The frequent occurrence of pre-meal hypoglycemia is most likely due to the delayed peak of insulin secretion after each meal. Insulin does not peak after a meal when it should, and does not return to baseline levels before the next meal when it should, but remains at a high level. Insulin is not high when it should be high and not low when it should be low. Let's say that insulin is absent when it is needed to do its job, and then it starts to do its job when it is not needed so much. It is the delay in the peak of insulin secretion and the absence of low when it should be low that leads to the occurrence of hypoglycemia before the next meal.

What causes pre-meal hypoglycemia?

The consequence of delayed peak insulin secretion after a meal is hyperglycemia after the meal and hypoglycemia before the next meal. This is all because the focus of insulin's work is deviated and the work that should be done is not done, but the work that should not be done is done. As a result, it interferes with the stability of blood sugar and leads to abnormal glucose regulation. Therefore, preprandial hypoglycemia can be regarded as an early manifestation of abnormal glucose metabolism.

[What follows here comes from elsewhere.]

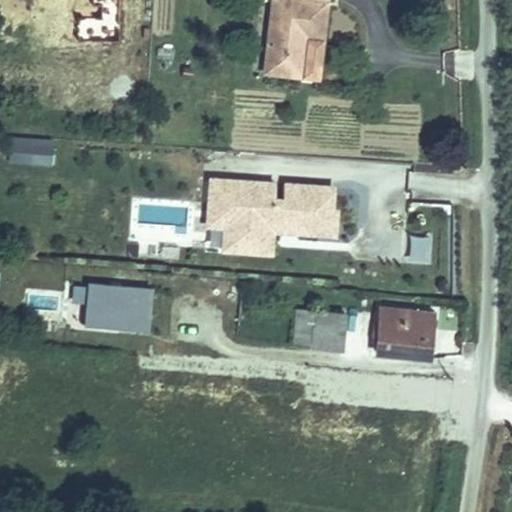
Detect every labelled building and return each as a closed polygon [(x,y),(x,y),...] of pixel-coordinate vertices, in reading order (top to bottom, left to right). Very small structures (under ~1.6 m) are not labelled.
[(287,0),(283,54),(314,58),(318,16),(339,19),(339,0),(287,0)] [(52,164),(53,138),(17,137),(16,163),(52,164)] [(274,234),(335,237),(338,183),(206,177),(203,252),(273,255),(274,234)] [(151,287),(70,283),(68,328),(149,332),(151,287)] [(437,305),(385,301),(382,344),(434,349),(437,305)] [(321,314),(298,312),(295,338),(347,343),(350,311),(321,308),(321,314)]
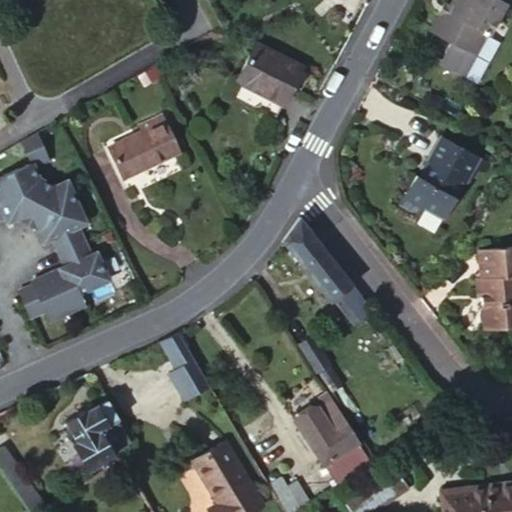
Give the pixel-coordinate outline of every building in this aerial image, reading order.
[(444,15),(439,13),(431,29),(453,41),(441,63),(463,74),(494,18),(496,19),(506,0),(452,0),(450,4),(444,15)] [(445,2),(439,13),(444,15),(450,4),(445,2)] [(255,43),(237,79),(281,103),(300,67),(255,43)] [(281,103),(237,79),(228,93),(274,117),(281,103)] [(177,151),(160,114),(139,125),(141,130),(107,146),(121,178),(177,151)] [(0,218),(4,217),(6,221),(14,218),(19,220),(41,180),(38,179),(33,166),(48,159),(36,131),(20,141),(30,163),(0,176),(0,218)] [(415,177),(399,205),(419,217),(423,209),(443,219),(455,199),(452,197),(460,182),(465,183),(478,159),(439,137),(425,163),(428,165),(421,179),(415,177)] [(54,187),(41,180),(19,220),(32,227),(54,187)] [(66,182),(54,187),(60,191),(69,187),(66,182)] [(17,292),(29,318),(44,312),(49,322),(86,305),(81,294),(109,280),(96,253),(91,256),(77,227),(85,223),(69,187),(60,191),(54,187),(32,227),(37,230),(43,242),(51,237),(64,266),(61,274),(49,278),(49,279),(42,276),(30,282),(31,285),(17,292)] [(312,236),(296,218),(281,241),(328,303),(331,300),(345,318),(358,307),(364,302),(312,236)] [(478,297),(482,296),(485,296),(486,304),(483,305),(483,308),(483,310),(480,314),(480,318),(481,323),(483,325),(485,327),(485,330),(511,328),(511,246),(479,250),(481,276),(477,277),(478,297)] [(358,307),(345,318),(351,327),(365,316),(358,307)] [(188,396),(207,387),(186,348),(189,347),(179,332),(158,343),(188,396)] [(311,339),(298,348),(312,369),(325,360),(311,339)] [(325,360),(312,369),(317,377),(330,367),(325,360)] [(335,486),(371,463),(325,395),(313,403),(316,409),(295,424),(335,486)] [(127,440),(104,399),(96,405),(93,404),(85,408),(84,407),(63,421),(74,440),(69,443),(86,470),(112,455),(110,450),(127,440)] [(291,418),(295,424),(316,409),(313,403),(291,418)] [(252,511),(262,506),(223,444),(191,464),(216,505),(209,510),(209,511),(252,511)] [(4,449),(0,451),(0,470),(13,490),(26,480),(4,449)] [(392,466),(340,501),(347,511),(372,511),(407,489),(392,466)] [(308,497),(293,470),(272,482),(287,509),(308,497)] [(26,480),(13,490),(27,511),(32,511),(43,505),(26,480)] [(511,511),(511,481),(439,490),(441,511),(511,511)]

But does the presence of pre-meal hypoglycemia mean that you are pre-diabetic or have diabetes? No, the two cannot be equated.

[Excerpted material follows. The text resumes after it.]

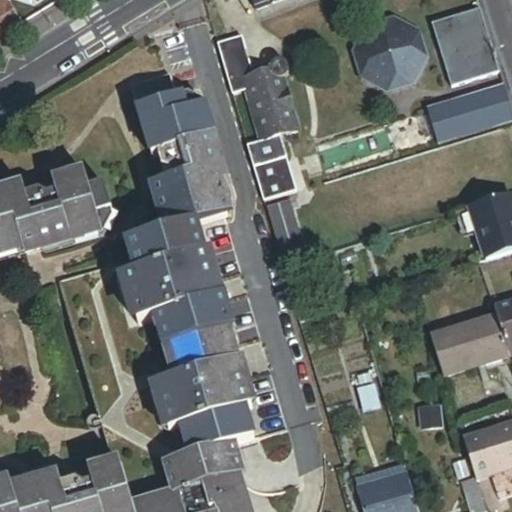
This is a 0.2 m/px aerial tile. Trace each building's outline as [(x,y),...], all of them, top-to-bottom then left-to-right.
[(0,0),(0,10),(10,5),(11,0),(0,0)] [(250,0),(257,15),(294,0),(250,0)] [(0,36),(21,25),(10,5),(0,10),(0,36)] [(501,79),(482,16),(434,31),(453,94),(501,79)] [(419,37),(395,23),(368,31),(355,56),(363,83),(387,97),(414,89),(427,64),(419,37)] [(241,40),(218,47),(220,55),(243,48),(241,40)] [(265,206),(296,196),(293,187),(286,190),(278,165),(286,163),(279,141),(297,136),(282,83),(285,81),(288,77),(289,75),(288,70),(288,69),(285,66),(281,64),(277,64),(276,65),(274,66),(272,68),(271,69),(271,71),(270,72),(270,74),(270,75),(270,76),(254,81),(251,74),(243,48),(220,55),(265,206)] [(272,68),(251,74),(254,81),(270,76),(270,75),(270,74),(270,72),(271,71),(271,69),(272,68)] [(139,119),(175,108),(168,85),(132,97),(139,119)] [(506,92),(429,116),(431,123),(468,111),(472,124),(511,112),(506,92)] [(191,103),(183,105),(188,119),(202,115),(224,187),(229,186),(230,183),(209,113),(191,103)] [(183,105),(175,108),(139,119),(153,165),(159,163),(164,176),(174,178),(178,177),(180,182),(156,189),(171,236),(195,228),(227,218),(219,189),(224,187),(202,115),(188,119),(183,105)] [(468,111),(431,123),(438,144),(440,150),(511,127),(511,112),(472,124),(468,111)] [(325,179),(438,144),(431,123),(429,116),(316,150),(325,179)] [(286,190),(293,187),(286,163),(278,165),(286,190)] [(0,197),(0,261),(15,257),(17,262),(89,240),(84,226),(99,222),(91,195),(78,199),(73,183),(43,191),(48,210),(44,212),(41,206),(30,199),(16,203),(13,194),(0,197)] [(232,214),(224,187),(219,189),(227,218),(230,218),(232,214)] [(511,200),(471,213),(487,266),(511,258),(511,200)] [(101,227),(99,222),(84,226),(89,240),(17,262),(17,265),(23,268),(91,247),(101,227)] [(195,228),(171,236),(135,247),(144,277),(138,279),(127,282),(136,311),(142,330),(157,325),(163,324),(172,352),(232,334),(217,285),(208,256),(204,257),(195,228)] [(144,277),(135,247),(132,248),(129,251),(138,279),(144,277)] [(211,256),(208,256),(217,285),(220,284),(222,279),(215,257),(211,256)] [(15,257),(0,261),(0,267),(17,262),(15,257)] [(133,311),(136,311),(127,282),(125,283),(122,287),(129,310),(133,311)] [(511,307),(496,312),(499,322),(511,362),(511,361),(511,307)] [(499,322),(433,343),(445,382),(511,362),(499,322)] [(166,354),(172,352),(163,324),(157,325),(166,354)] [(247,383),(232,334),(172,352),(181,381),(175,383),(160,388),(166,406),(175,436),(184,433),(190,431),(199,460),(233,450),(237,449),(259,442),(251,414),(256,412),(247,383)] [(181,381),(172,352),(166,354),(175,383),(181,381)] [(250,382),(247,383),(256,412),(259,411),(262,408),(254,384),(250,382)] [(171,437),(175,436),(166,406),(163,408),(160,411),(167,435),(171,437)] [(478,485),(511,474),(511,429),(465,444),(478,485)] [(196,462),(199,460),(190,431),(184,433),(192,460),(196,462)] [(240,450),(237,449),(233,450),(241,479),(245,478),(248,475),(240,450)] [(251,511),(241,479),(233,450),(199,460),(196,462),(172,469),(181,496),(137,510),(137,511),(251,511)] [(137,511),(137,510),(122,461),(93,469),(99,490),(94,492),(92,487),(81,483),(65,487),(62,479),(19,492),(25,511),(137,511)] [(404,467),(357,481),(360,492),(407,478),(404,467)] [(417,511),(407,478),(360,492),(366,511),(417,511)] [(25,511),(19,492),(17,483),(0,487),(0,511),(25,511)] [(486,511),(478,485),(465,489),(469,501),(481,498),(485,511),(486,511)] [(469,501),(472,511),(485,511),(481,498),(469,501)]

Preprandial hypoglycemia can be one of the early manifestations of abnormal glucose regulation, and at the same time, it can also be an early manifestation of diabetes, or it may be an incidental condition. The only way is to improve the relevant examination early, including performing oral glucose tolerance test and glycated hemoglobin test.

What should I do if I have hypoglycemia?

  • If hypoglycemia does occur, you should promptly supplement with carbohydrates. Generally speaking 15g of carbohydrate supplementation is sufficient. For example, 3 soda crackers, 1 slice of white bread, 2 pieces of good candy, 1 hall of Coke, 1 small glass (50ml) of orange juice. This method is applicable to all cases of hypoglycemia!
  • To prevent pre-meal hypoglycemia, you can adopt a small number of meals, and divide the three meals a day into 4 to 5 meals with the same total amount of food, which can help relieve the discomfort of hypoglycemia.
  • Medications, such as acarbose, can also be taken under medical supervision to slow down carbohydrate absorption and relieve hypoglycemia.
  • Measure blood glucose frequently. Diabetic patients with frequent hypoglycemia should make it a habit to monitor fasting blood glucose, pre-meal blood glucose and post-meal blood glucose every day. Diabetics with well-controlled blood sugar should not take it lightly, but should measure fasting blood sugar three times a week and monitor all-day blood sugar two to three days a week.